Точно, — соглашаюсь я снова и снова. — Конечно, не могут.
Ананка-Неотвратимость не могла себе этого вообразить — и потому мертва.
Точно так же, как вы, истины.
Почему же это мы мертвые, — возмущаются истины и пытаются встать на цыпочки — чтобы звучать из теней, из воздуха, из снов. Слышишь?! Почему мы — мертвые?!
— Потому что здесь другая эпоха.
Истины стыдливо ойкают. Оглядываются по сторонам, бормоча: «А что, уже новая началась? А когда же это она успела…» И уносятся подальше — из снов, из теней, из воздуха.
Остается одна — в воде.
С лицом, похожим на моё — черные волосы с серебринкой текут на плечи, острота скул… пустота взгляда.
— У тебя всё началось правильно, — говорит эта пустота. — Ну и чем закончилось?
— У тебя всё началось неправильно, — гляжу в ответ я. — А закончилось ли вообще?
Скажи мне, моя черноглазая истина-двойник — что есть правильно, а что — нет? Правильно — это… лучше? Для кого? Для богов? Для Ананки?! Для мира?
Неправильно — это… невозможно? Не прописано? Не предсказано?
И не получается ли так, что и ты принял похожее решение в своем «неправильно» — и тоже убил…?
И не выходит ли так, что наши «правильно» и «неправильно» сливаются в единственный путь, прямой как стрела или меч смерти?
А если так — разве могло быть иначе?!
— Ты убил её, — сказала мать-Гея.
Хитон на ней был зелёным — будто весенняя трава. Вынырнула вот из искореженной плоти Флегр — взошла зачем-то. Наверное, весну учуяла.
Только вот лицо старушечье, губы дрожат…
— Да, — сказал я.
Больше не будет битв, — сказал я. Хватит великих схваток, ударов в спину и роковых пророчеств. Твоим сыновьям не нужно быть в Тартаре или умирать. Твоим внукам — тоже.
Мы победили, но быть не только нам. Быть — и всем остальным, и всему остальному.
Таков новый закон той, которая нынче правит на небесах вместо Ананки.
Густая коричневатость распаханной нивы в ее глазах дрогнула — и медленно, несмело проросла весенней зеленой порослью.

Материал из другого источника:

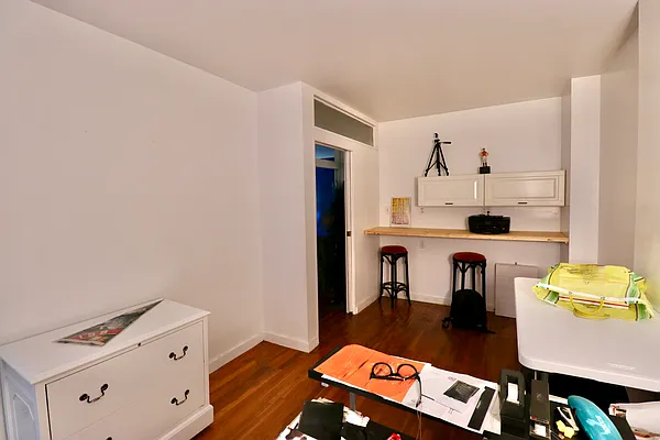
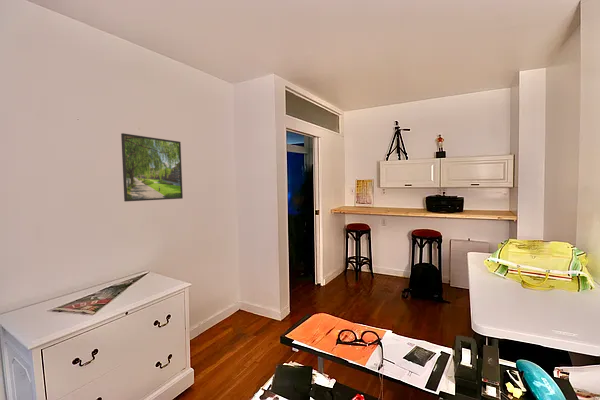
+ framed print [120,132,184,203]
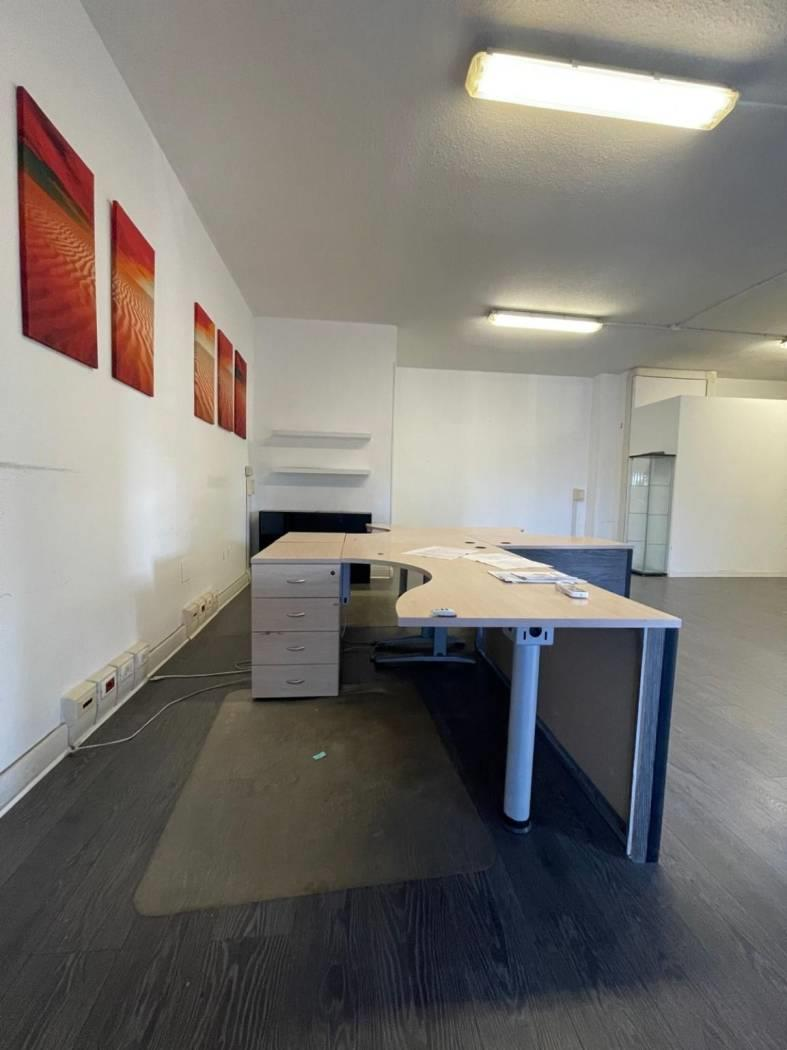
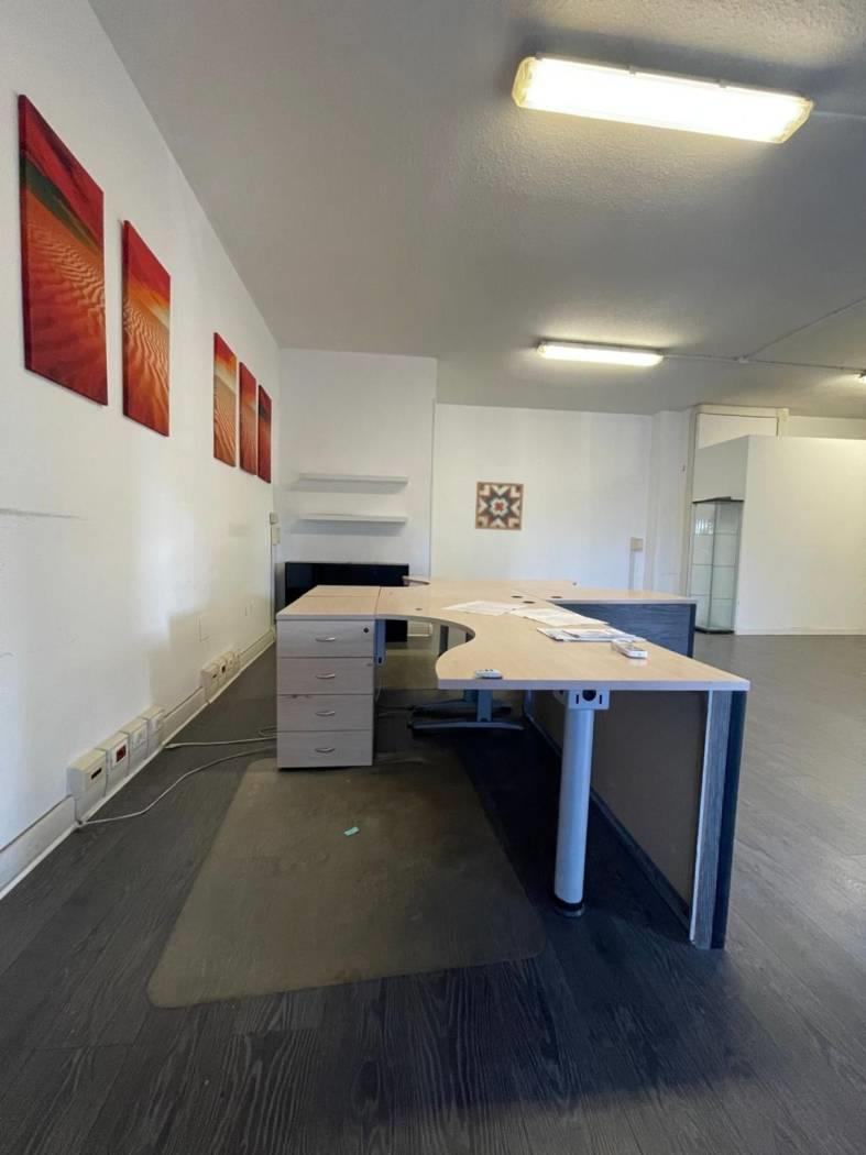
+ wall art [474,481,525,531]
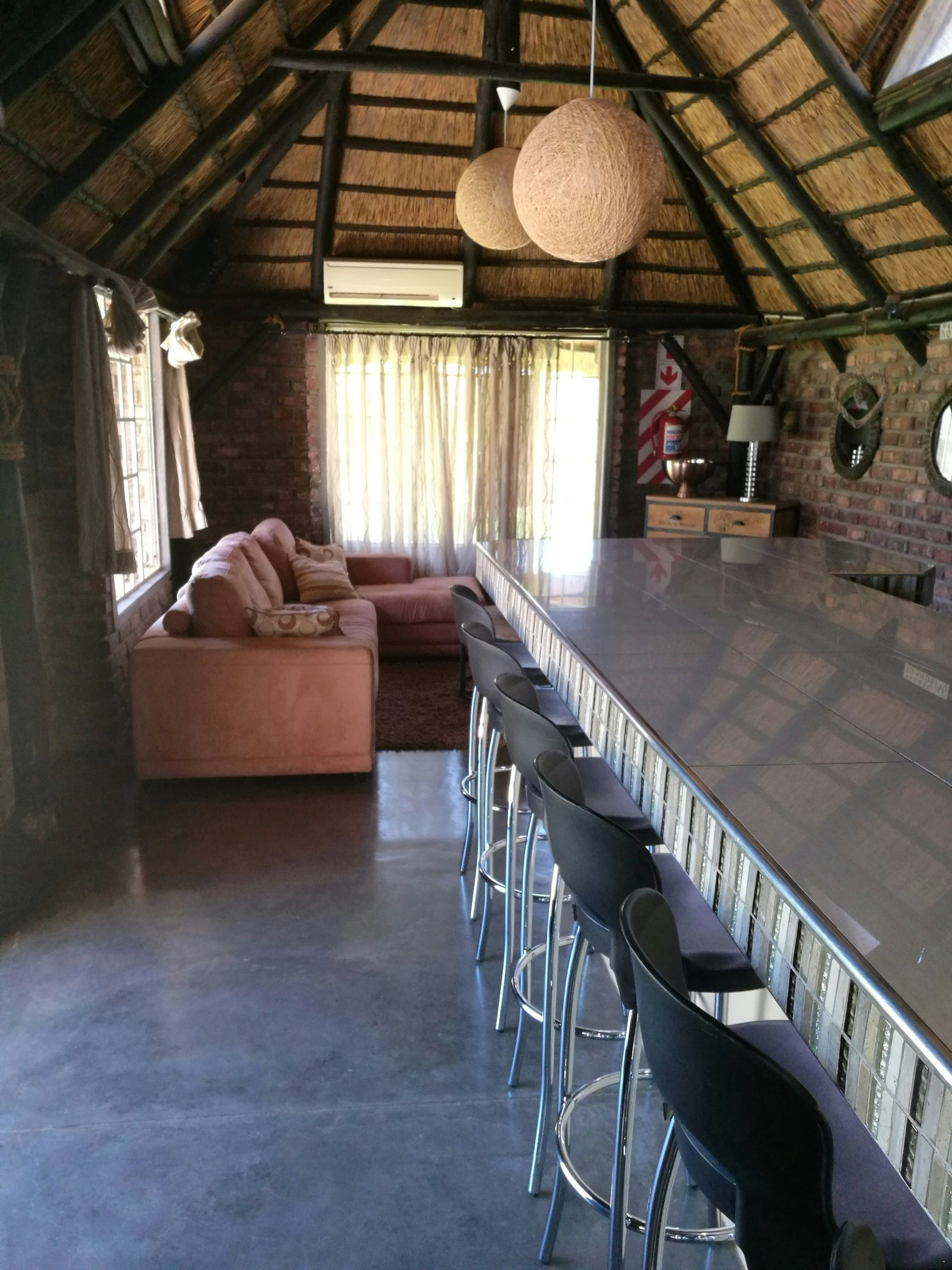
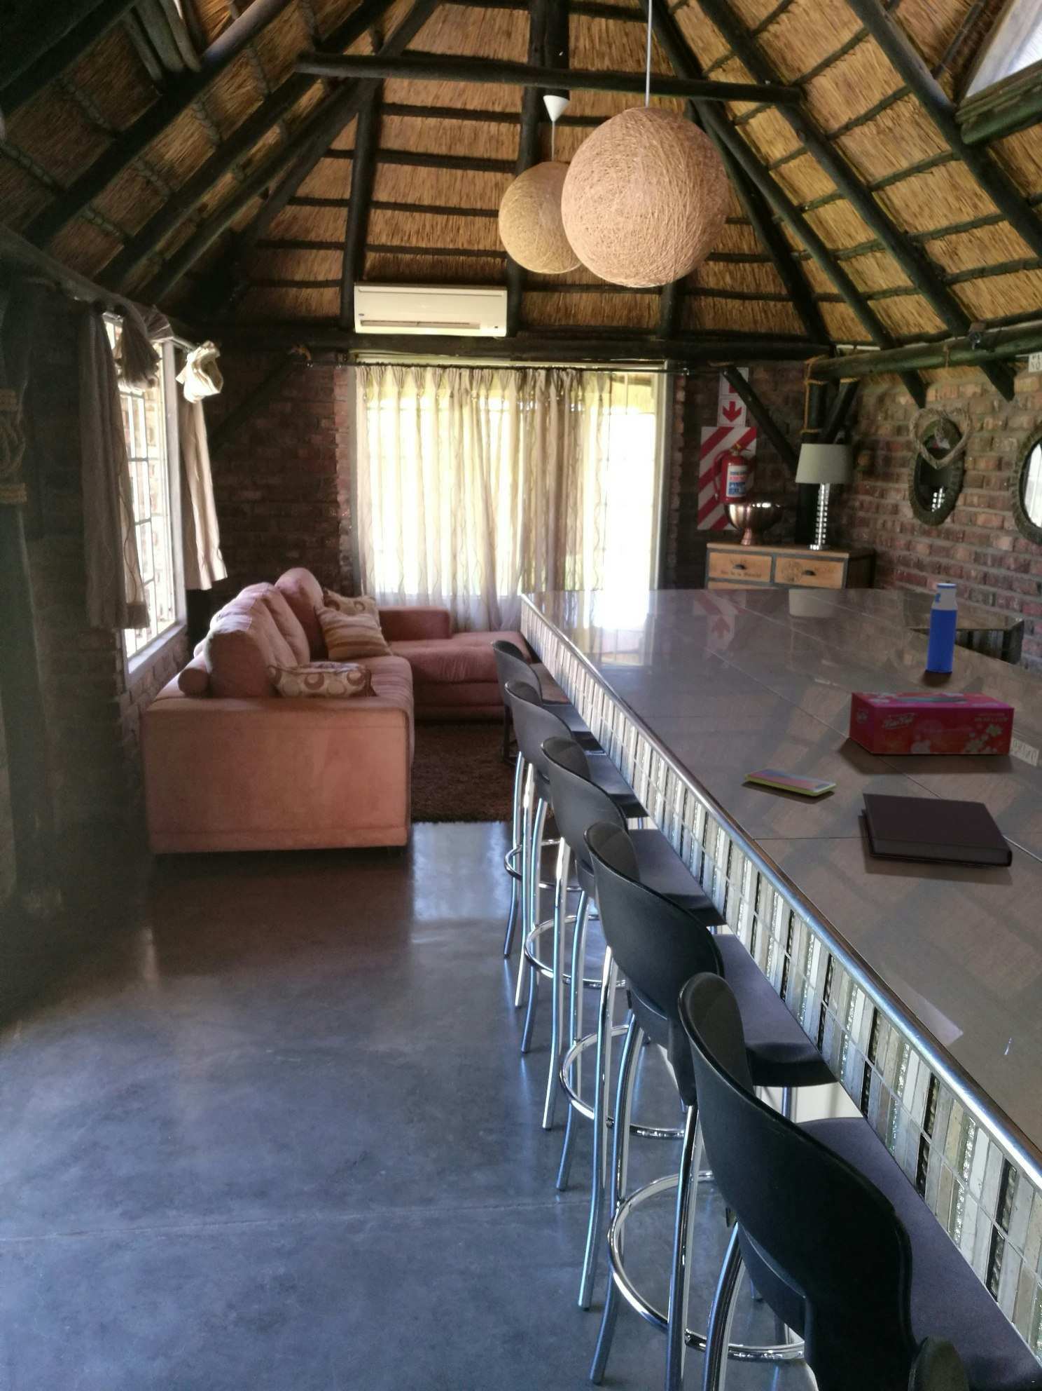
+ smartphone [744,768,837,797]
+ water bottle [925,583,959,674]
+ notebook [860,792,1014,867]
+ tissue box [848,691,1016,755]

— Когда я выплавляла Серп из себя, — тихо заговорила она, подходя, — я надеялась. Надеялась, что он…
Надеялась, значит. Неудивительно, что удар Серпа был смертелен для Ананки: в него было вложено то, что для нее — яд.
И понятно, почему это оружие обернулось щербатой усмешкой небытия: отчаянная, неподкрепленная ничем надежда… безумная и обращающая в прах.
Гиганты топтались на месте растерянно. Оставшиеся в живых — около половины. Отдувались, складывали крылья, беспокойно поглядывали на нас — меня и Гею. Кое-кто уже получил стрелу от Геры, а с ней и подарочек — смертность.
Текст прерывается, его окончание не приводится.